Uma tentativa de transferência prisional de ex-generais pinochestistas que estavam presos por crimes durante a ditadura de Augusto Pinochet (1973-1990) foi interrompida após protestos no Chile na madrugada deste sábado (28/09). O presidente do país, Sebastián Piñera anunciou na sexta-feira (27) que a penitenciária conhecida como Penal Cordillera seria fechada, e os dez militares pinochetistas lá aprisionados seriam transferidos para o presídio Punta Peuco. Tudo porque um relatório judicial revelou que esses militares viviam em condições de luxo. Pela manhã, um dos presos que seria transferido se suicidou na resudência de sua família, quando desfrutava de um indulto para o fim de semana.

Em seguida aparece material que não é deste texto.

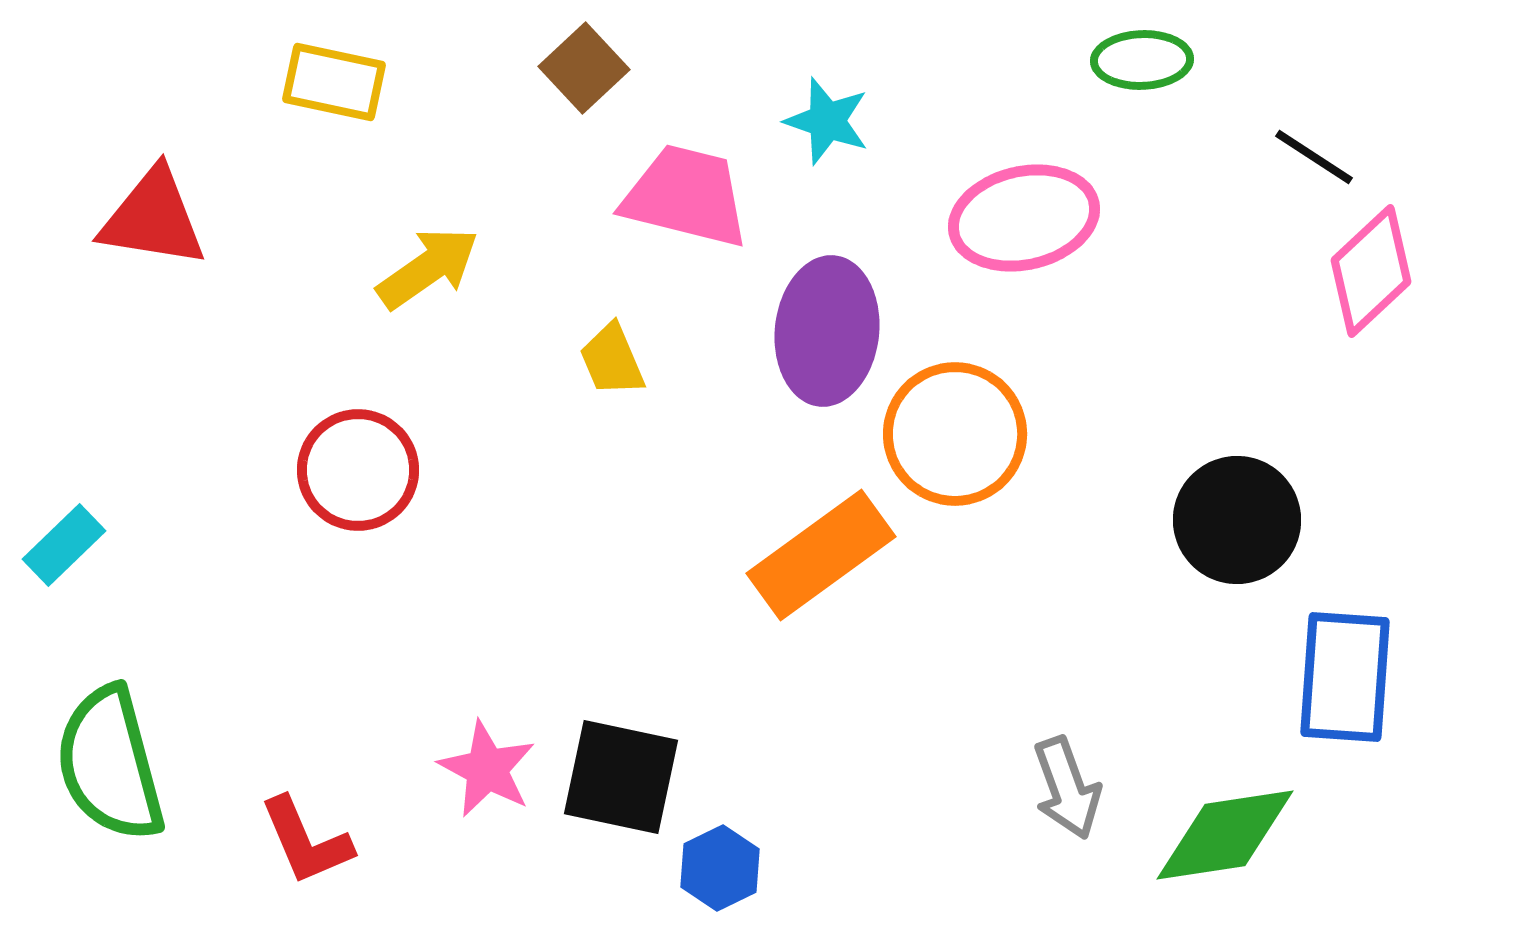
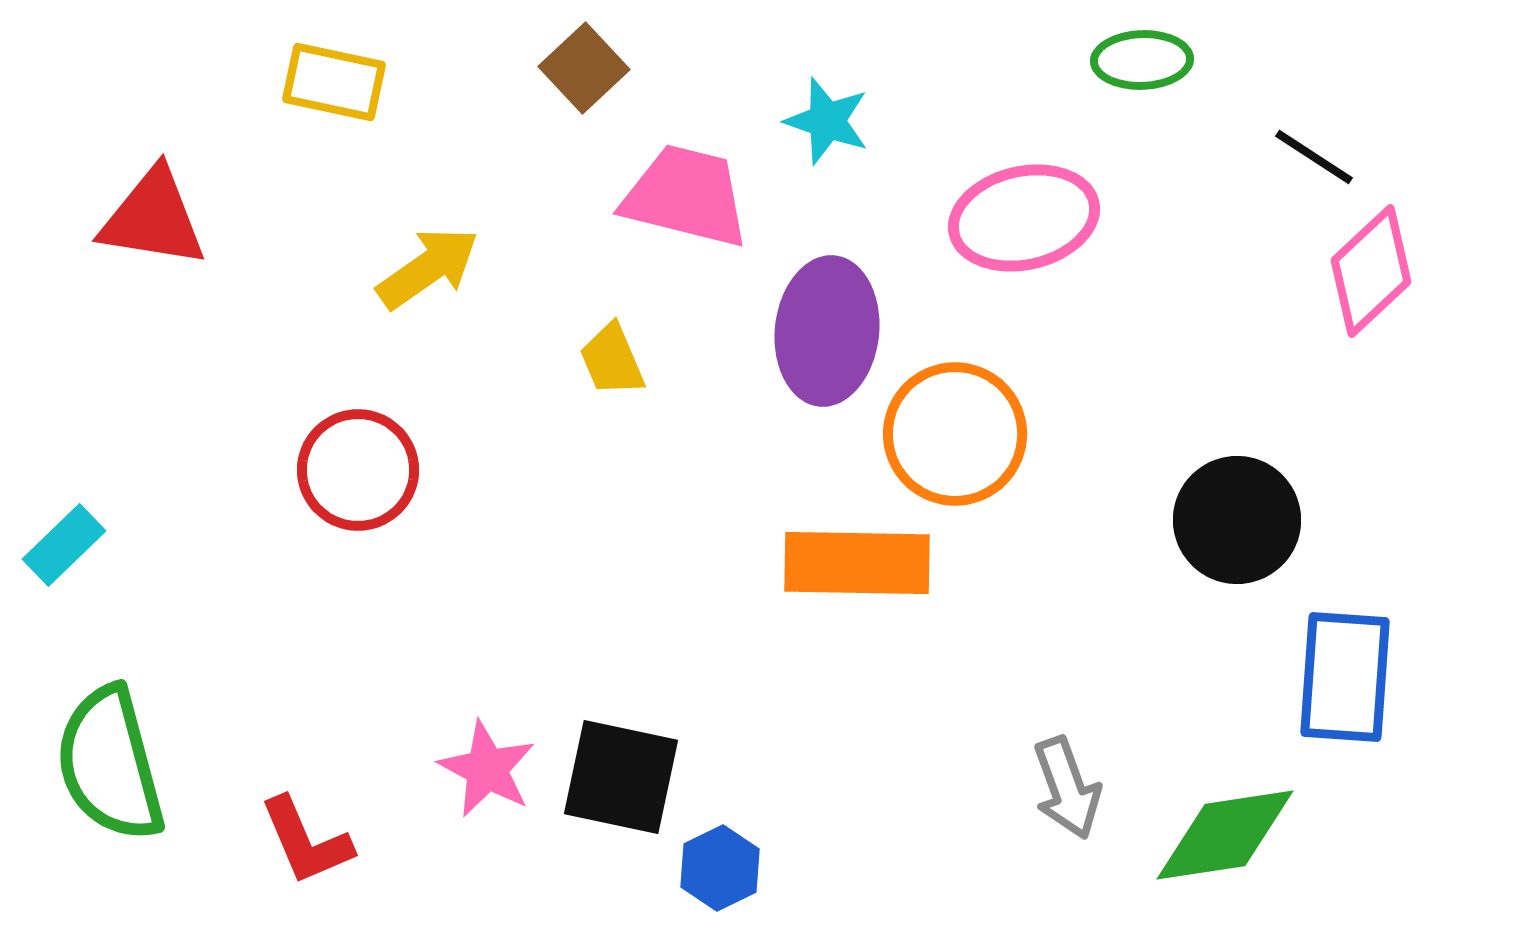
orange rectangle: moved 36 px right, 8 px down; rotated 37 degrees clockwise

De acordo com a administração do presídio, o militar que tirou a própria vida era o ex-general Odlanier Mena, primeiro diretor-chefe da CNI (Central Nacional de Informação, polícia secreta de Pinochet, que funcionou entre 1978 e 1989). Antes de ser general, Mena foi um dos mais destacados militares que participaram das operações de execução de perseguidos políticos, nos primeiros anos da ditadura, incluindo a Caravana da Morte, em 1973. Tinha 87 anos.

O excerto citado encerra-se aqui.